[Task brief] A stretch of the entries below is to be set down exactly, running from the line with "var con = create_connnection.con" through the line with "active : true", both included, and no other line.

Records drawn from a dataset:

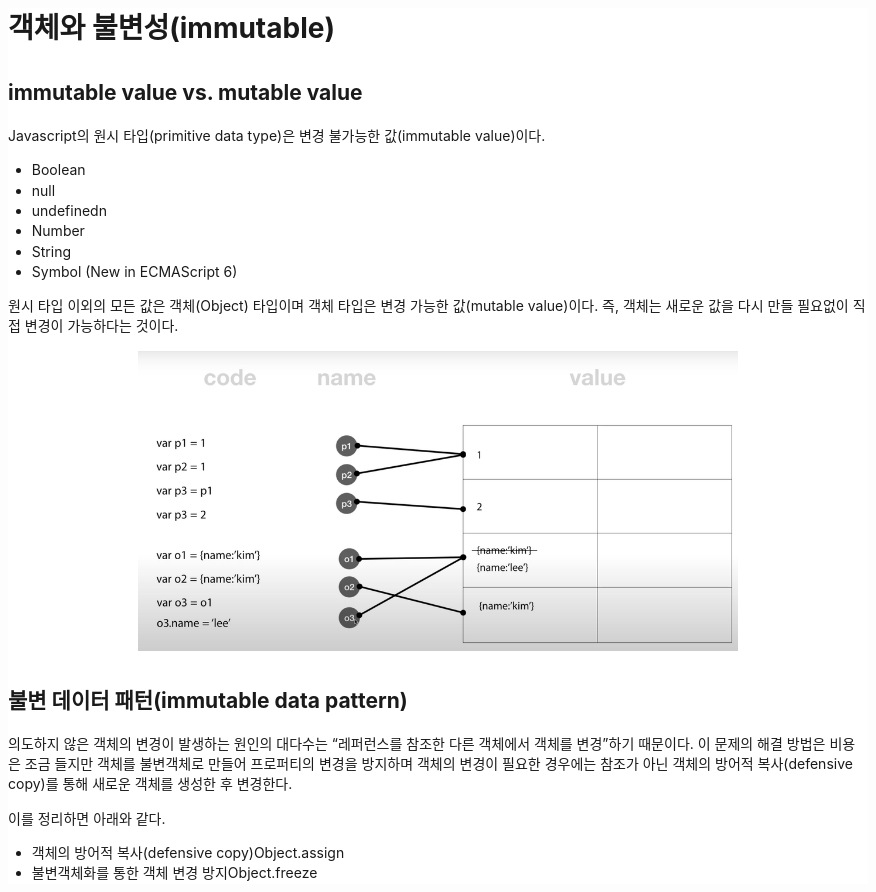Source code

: # 객체와 불변성(immutable)

## immutable value vs. mutable value

Javascript의 원시 타입(primitive data type)은 변경 불가능한 값(immutable value)이다.

- Boolean
- null
- undefinedn
- Number
- String
- Symbol (New in ECMAScript 6)

원시 타입 이외의 모든 값은 객체(Object) 타입이며 객체 타입은 변경 가능한 값(mutable value)이다. 즉, 객체는 새로운 값을 다시 만들 필요없이 직접 변경이 가능하다는 것이다.

<p align="center">
<img src="../../images/javascript/immutable-1.png" width="600">
</p>

## 불변 데이터 패턴(immutable data pattern)

의도하지 않은 객체의 변경이 발생하는 원인의 대다수는 “레퍼런스를 참조한 다른 객체에서 객체를 변경”하기 때문이다. 이 문제의 해결 방법은 비용은 조금 들지만 객체를 불변객체로 만들어 프로퍼티의 변경을 방지하며 객체의 변경이 필요한 경우에는 참조가 아닌 객체의 방어적 복사(defensive copy)를 통해 새로운 객체를 생성한 후 변경한다.

이를 정리하면 아래와 같다.

- 객체의 방어적 복사(defensive copy)Object.assign
- 불변객체화를 통한 객체 변경 방지Object.freeze
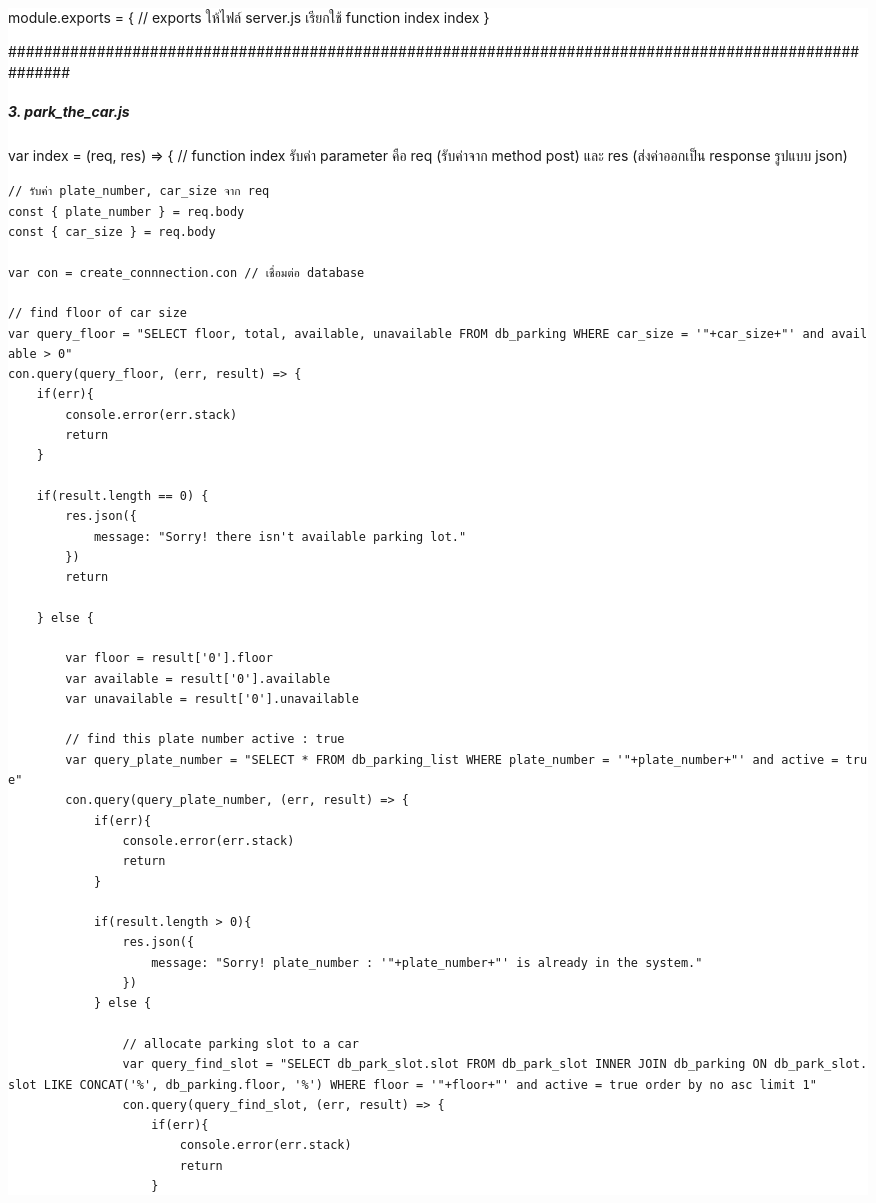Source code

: module.exports = { // exports ให้ไฟล์ server.js เรียกใช้ function index
    index
}

#######################################################################################################

##### 3. park_the_car.js

var index = (req, res) => { // function index รับค่า parameter คือ req (รับค่าจาก method post) และ res (ส่งค่าออกเป็น response รูปแบบ json)
    
    // รับค่า plate_number, car_size จาก req
    const { plate_number } = req.body
    const { car_size } = req.body

    var con = create_connnection.con // เชื่อมต่อ database

    // find floor of car size
    var query_floor = "SELECT floor, total, available, unavailable FROM db_parking WHERE car_size = '"+car_size+"' and available > 0"
    con.query(query_floor, (err, result) => {
        if(err){
            console.error(err.stack)
            return
        }

        if(result.length == 0) {
            res.json({
                message: "Sorry! there isn't available parking lot."
            })
            return

        } else {

            var floor = result['0'].floor
            var available = result['0'].available
            var unavailable = result['0'].unavailable

            // find this plate number active : true
            var query_plate_number = "SELECT * FROM db_parking_list WHERE plate_number = '"+plate_number+"' and active = true"
            con.query(query_plate_number, (err, result) => {
                if(err){
                    console.error(err.stack)
                    return
                }

                if(result.length > 0){
                    res.json({
                        message: "Sorry! plate_number : '"+plate_number+"' is already in the system."
                    })
                } else {
                    
                    // allocate parking slot to a car
                    var query_find_slot = "SELECT db_park_slot.slot FROM db_park_slot INNER JOIN db_parking ON db_park_slot.slot LIKE CONCAT('%', db_parking.floor, '%') WHERE floor = '"+floor+"' and active = true order by no asc limit 1"
                    con.query(query_find_slot, (err, result) => {
                        if(err){
                            console.error(err.stack)
                            return
                        }
                        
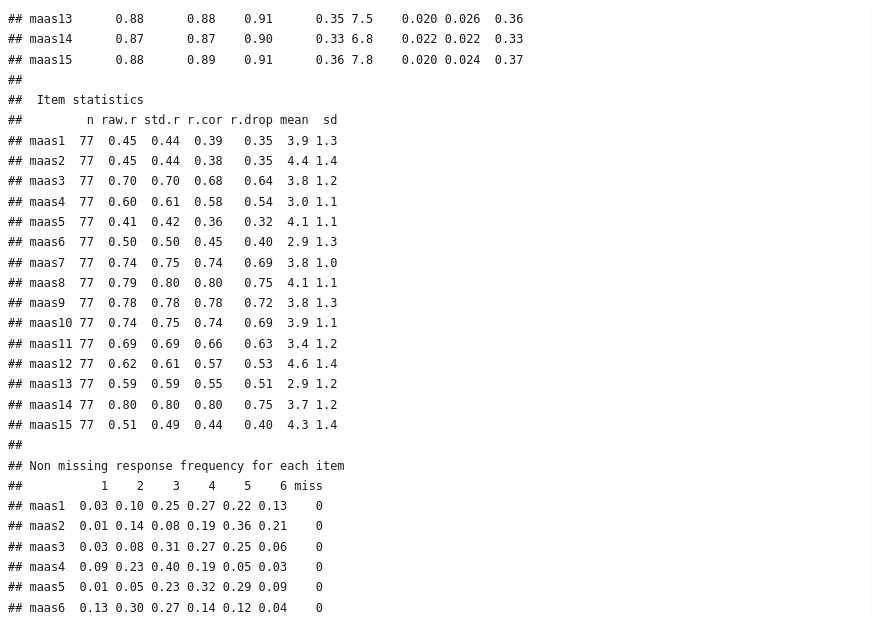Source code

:     ## maas13      0.88      0.88    0.91      0.35 7.5    0.020 0.026  0.36
    ## maas14      0.87      0.87    0.90      0.33 6.8    0.022 0.022  0.33
    ## maas15      0.88      0.89    0.91      0.36 7.8    0.020 0.024  0.37
    ## 
    ##  Item statistics 
    ##         n raw.r std.r r.cor r.drop mean  sd
    ## maas1  77  0.45  0.44  0.39   0.35  3.9 1.3
    ## maas2  77  0.45  0.44  0.38   0.35  4.4 1.4
    ## maas3  77  0.70  0.70  0.68   0.64  3.8 1.2
    ## maas4  77  0.60  0.61  0.58   0.54  3.0 1.1
    ## maas5  77  0.41  0.42  0.36   0.32  4.1 1.1
    ## maas6  77  0.50  0.50  0.45   0.40  2.9 1.3
    ## maas7  77  0.74  0.75  0.74   0.69  3.8 1.0
    ## maas8  77  0.79  0.80  0.80   0.75  4.1 1.1
    ## maas9  77  0.78  0.78  0.78   0.72  3.8 1.3
    ## maas10 77  0.74  0.75  0.74   0.69  3.9 1.1
    ## maas11 77  0.69  0.69  0.66   0.63  3.4 1.2
    ## maas12 77  0.62  0.61  0.57   0.53  4.6 1.4
    ## maas13 77  0.59  0.59  0.55   0.51  2.9 1.2
    ## maas14 77  0.80  0.80  0.80   0.75  3.7 1.2
    ## maas15 77  0.51  0.49  0.44   0.40  4.3 1.4
    ## 
    ## Non missing response frequency for each item
    ##           1    2    3    4    5    6 miss
    ## maas1  0.03 0.10 0.25 0.27 0.22 0.13    0
    ## maas2  0.01 0.14 0.08 0.19 0.36 0.21    0
    ## maas3  0.03 0.08 0.31 0.27 0.25 0.06    0
    ## maas4  0.09 0.23 0.40 0.19 0.05 0.03    0
    ## maas5  0.01 0.05 0.23 0.32 0.29 0.09    0
    ## maas6  0.13 0.30 0.27 0.14 0.12 0.04    0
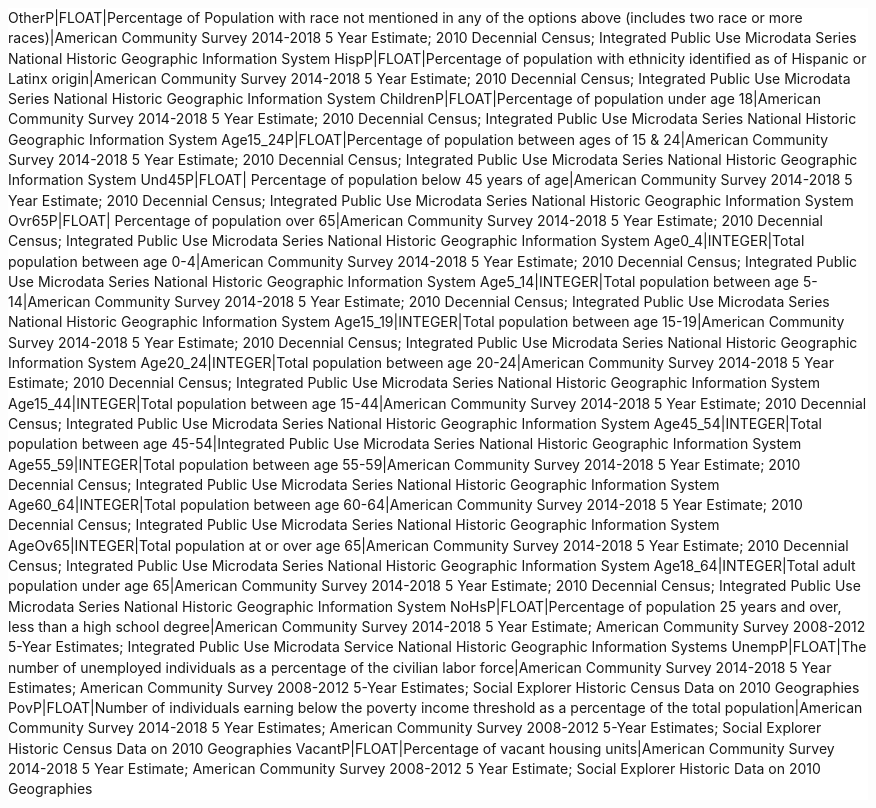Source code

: OtherP|FLOAT|Percentage of Population with race not mentioned in any of the options above (includes two race or more races)|American Community Survey 2014-2018 5 Year Estimate; 2010 Decennial Census; Integrated Public Use Microdata Series National Historic Geographic Information System
HispP|FLOAT|Percentage of population with ethnicity identified as of Hispanic or Latinx origin|American Community Survey 2014-2018 5 Year Estimate; 2010 Decennial Census; Integrated Public Use Microdata Series National Historic Geographic Information System
ChildrenP|FLOAT|Percentage of population under age 18|American Community Survey 2014-2018 5 Year Estimate; 2010 Decennial Census; Integrated Public Use Microdata Series National Historic Geographic Information System
Age15_24P|FLOAT|Percentage of population between ages of 15 & 24|American Community Survey 2014-2018 5 Year Estimate; 2010 Decennial Census; Integrated Public Use Microdata Series National Historic Geographic Information System
Und45P|FLOAT|	Percentage of population below 45 years of age|American Community Survey 2014-2018 5 Year Estimate; 2010 Decennial Census; Integrated Public Use Microdata Series National Historic Geographic Information System
Ovr65P|FLOAT|	Percentage of population over 65|American Community Survey 2014-2018 5 Year Estimate; 2010 Decennial Census; Integrated Public Use Microdata Series National Historic Geographic Information System
Age0_4|INTEGER|Total population between age 0-4|American Community Survey 2014-2018 5 Year Estimate; 2010 Decennial Census; Integrated Public Use Microdata Series National Historic Geographic Information System
Age5_14|INTEGER|Total population between age 5-14|American Community Survey 2014-2018 5 Year Estimate; 2010 Decennial Census; Integrated Public Use Microdata Series National Historic Geographic Information System
Age15_19|INTEGER|Total population between age 15-19|American Community Survey 2014-2018 5 Year Estimate; 2010 Decennial Census; Integrated Public Use Microdata Series National Historic Geographic Information System
Age20_24|INTEGER|Total population between age 20-24|American Community Survey 2014-2018 5 Year Estimate; 2010 Decennial Census; Integrated Public Use Microdata Series National Historic Geographic Information System
Age15_44|INTEGER|Total population between age 15-44|American Community Survey 2014-2018 5 Year Estimate; 2010 Decennial Census; Integrated Public Use Microdata Series National Historic Geographic Information System
Age45_54|INTEGER|Total population between age 45-54|Integrated Public Use Microdata Series National Historic Geographic Information System
Age55_59|INTEGER|Total population between age 55-59|American Community Survey 2014-2018 5 Year Estimate; 2010 Decennial Census; Integrated Public Use Microdata Series National Historic Geographic Information System
Age60_64|INTEGER|Total population between age 60-64|American Community Survey 2014-2018 5 Year Estimate; 2010 Decennial Census; Integrated Public Use Microdata Series National Historic Geographic Information System
AgeOv65|INTEGER|Total population at or over age 65|American Community Survey 2014-2018 5 Year Estimate; 2010 Decennial Census; Integrated Public Use Microdata Series National Historic Geographic Information System
Age18_64|INTEGER|Total adult population under age 65|American Community Survey 2014-2018 5 Year Estimate; 2010 Decennial Census; Integrated Public Use Microdata Series National Historic Geographic Information System
NoHsP|FLOAT|Percentage of population 25 years and over, less than a high school degree|American Community Survey 2014-2018 5 Year Estimate; American Community Survey 2008-2012 5-Year Estimates; Integrated Public Use Microdata Service National Historic Geographic Information Systems
UnempP|FLOAT|The number of unemployed individuals as a percentage of the civilian labor force|American Community Survey 2014-2018 5 Year Estimates; American Community Survey 2008-2012 5-Year Estimates; Social Explorer Historic Census Data on 2010 Geographies
PovP|FLOAT|Number of individuals earning below the poverty income threshold as a percentage of the total population|American Community Survey 2014-2018 5 Year Estimates; American Community Survey 2008-2012 5-Year Estimates; Social Explorer Historic Census Data on 2010 Geographies
VacantP|FLOAT|Percentage of vacant housing units|American Community Survey 2014-2018 5 Year Estimate; American Community Survey 2008-2012 5 Year Estimate; Social Explorer Historic Data on 2010 Geographies
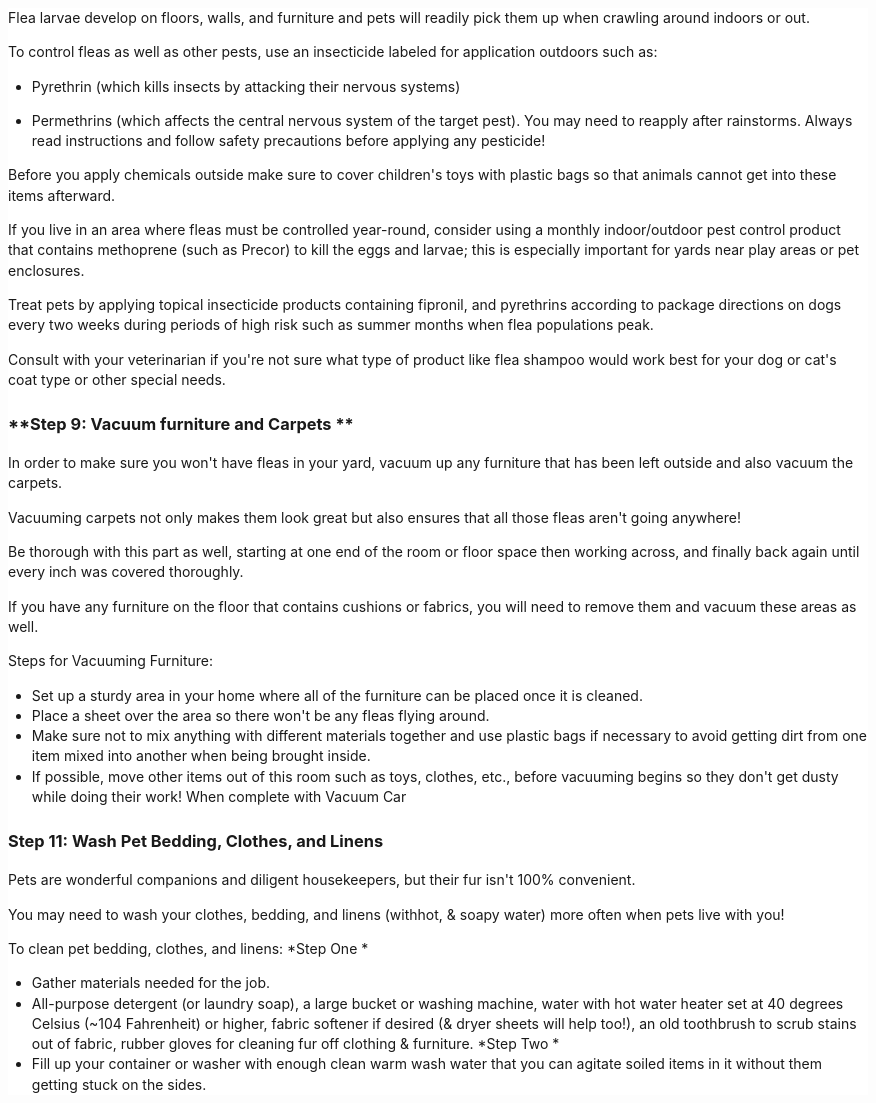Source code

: Flea larvae develop on floors, walls, and furniture and pets will readily pick them up when crawling around indoors or out.

To control fleas as well as other pests, use an insecticide labeled for application outdoors such as:

- Pyrethrin (which kills insects by attacking their nervous systems)

- Permethrins (which affects the central nervous system of the target pest). You may need to reapply after rainstorms. Always read instructions and follow safety precautions before applying any pesticide!

Before you apply chemicals outside make sure to cover children's toys with plastic bags so that animals cannot get into these items afterward.

If you live in an area where fleas must be controlled year-round, consider using a monthly indoor/outdoor pest control product that contains methoprene (such as Precor) to kill the eggs and larvae; this is especially important for yards near play areas or pet enclosures.

Treat pets by applying topical insecticide products containing fipronil, and pyrethrins according to package directions on dogs every two weeks during periods of high risk such as summer months when flea populations peak.

Consult with your veterinarian if you're not sure what type of product like flea shampoo would work best for your dog or cat's coat type or other special needs.
### **Step 9: Vacuum furniture and Carpets **
In order to make sure you won't have fleas in your yard,
vacuum up any furniture that has been left outside
and also vacuum the carpets.

Vacuuming carpets not only makes them look great but also ensures that all those fleas aren't going anywhere!

Be thorough with this part as well, starting at one end of the room or floor space then working across, and finally back again until every inch was covered thoroughly.

If you have any furniture on the floor that contains cushions or fabrics, you will need to remove them and vacuum these areas as well.

Steps for Vacuuming Furniture:
- Set up a sturdy area in your home where all of the furniture can be placed once it is cleaned.
- Place a sheet over the area so there won't be any fleas flying around.
- Make sure not to mix anything with different materials together and use plastic bags if necessary to avoid getting dirt from one item mixed into another when being brought inside.
- If possible, move other items out of this room such as toys, clothes, etc., before vacuuming begins so they don't get dusty while doing their work! When complete with Vacuum Car
### Step 11: Wash Pet Bedding, Clothes, and Linens
Pets are wonderful companions and diligent housekeepers, but their fur isn't 100% convenient.

You may need to wash your clothes, bedding, and linens (withhot, & soapy water) more often when pets live with you!

To clean pet bedding, clothes, and linens:
*Step One *
- Gather materials needed for the job.
- All-purpose detergent (or laundry soap), a large bucket or washing machine, water with hot water heater set at 40 degrees Celsius (~104 Fahrenheit) or higher, fabric softener if desired (& dryer sheets will help too!), an old toothbrush to scrub stains out of fabric, rubber gloves for cleaning fur off clothing & furniture.
*Step Two *
- Fill up your container or washer with enough clean warm wash water that you can agitate soiled items in it without them getting stuck on the sides.
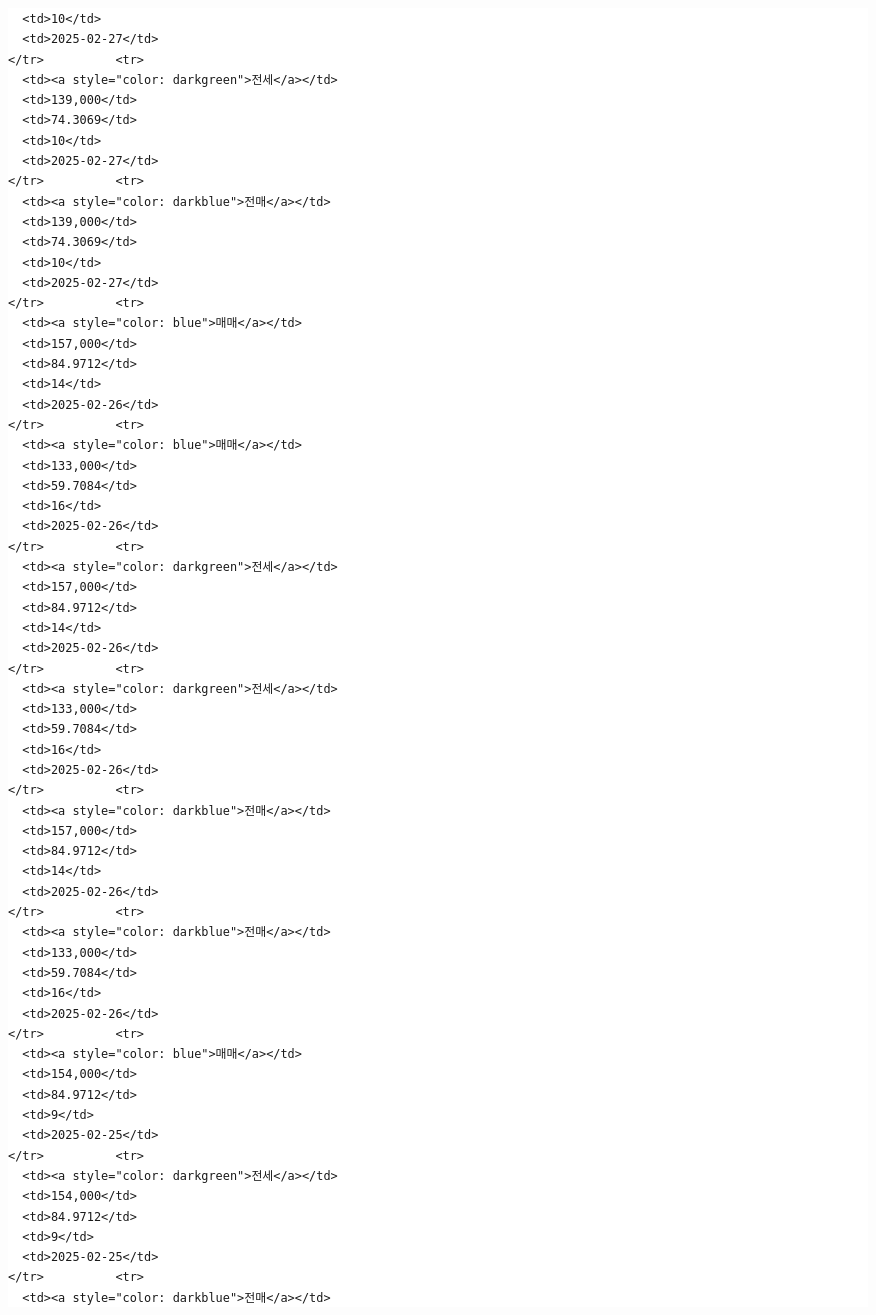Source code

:       <td>10</td>
      <td>2025-02-27</td>
    </tr>          <tr>
      <td><a style="color: darkgreen">전세</a></td>
      <td>139,000</td>
      <td>74.3069</td>
      <td>10</td>
      <td>2025-02-27</td>
    </tr>          <tr>
      <td><a style="color: darkblue">전매</a></td>
      <td>139,000</td>
      <td>74.3069</td>
      <td>10</td>
      <td>2025-02-27</td>
    </tr>          <tr>
      <td><a style="color: blue">매매</a></td>
      <td>157,000</td>
      <td>84.9712</td>
      <td>14</td>
      <td>2025-02-26</td>
    </tr>          <tr>
      <td><a style="color: blue">매매</a></td>
      <td>133,000</td>
      <td>59.7084</td>
      <td>16</td>
      <td>2025-02-26</td>
    </tr>          <tr>
      <td><a style="color: darkgreen">전세</a></td>
      <td>157,000</td>
      <td>84.9712</td>
      <td>14</td>
      <td>2025-02-26</td>
    </tr>          <tr>
      <td><a style="color: darkgreen">전세</a></td>
      <td>133,000</td>
      <td>59.7084</td>
      <td>16</td>
      <td>2025-02-26</td>
    </tr>          <tr>
      <td><a style="color: darkblue">전매</a></td>
      <td>157,000</td>
      <td>84.9712</td>
      <td>14</td>
      <td>2025-02-26</td>
    </tr>          <tr>
      <td><a style="color: darkblue">전매</a></td>
      <td>133,000</td>
      <td>59.7084</td>
      <td>16</td>
      <td>2025-02-26</td>
    </tr>          <tr>
      <td><a style="color: blue">매매</a></td>
      <td>154,000</td>
      <td>84.9712</td>
      <td>9</td>
      <td>2025-02-25</td>
    </tr>          <tr>
      <td><a style="color: darkgreen">전세</a></td>
      <td>154,000</td>
      <td>84.9712</td>
      <td>9</td>
      <td>2025-02-25</td>
    </tr>          <tr>
      <td><a style="color: darkblue">전매</a></td>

[Answer space]
    var con = create_connnection.con // เชื่อมต่อ database

    // find floor of car size
    var query_floor = "SELECT floor, total, available, unavailable FROM db_parking WHERE car_size = '"+car_size+"' and available > 0"
    con.query(query_floor, (err, result) => {
        if(err){
            console.error(err.stack)
            return
        }

        if(result.length == 0) {
            res.json({
                message: "Sorry! there isn't available parking lot."
            })
            return

        } else {

            var floor = result['0'].floor
            var available = result['0'].available
            var unavailable = result['0'].unavailable

            // find this plate number active : true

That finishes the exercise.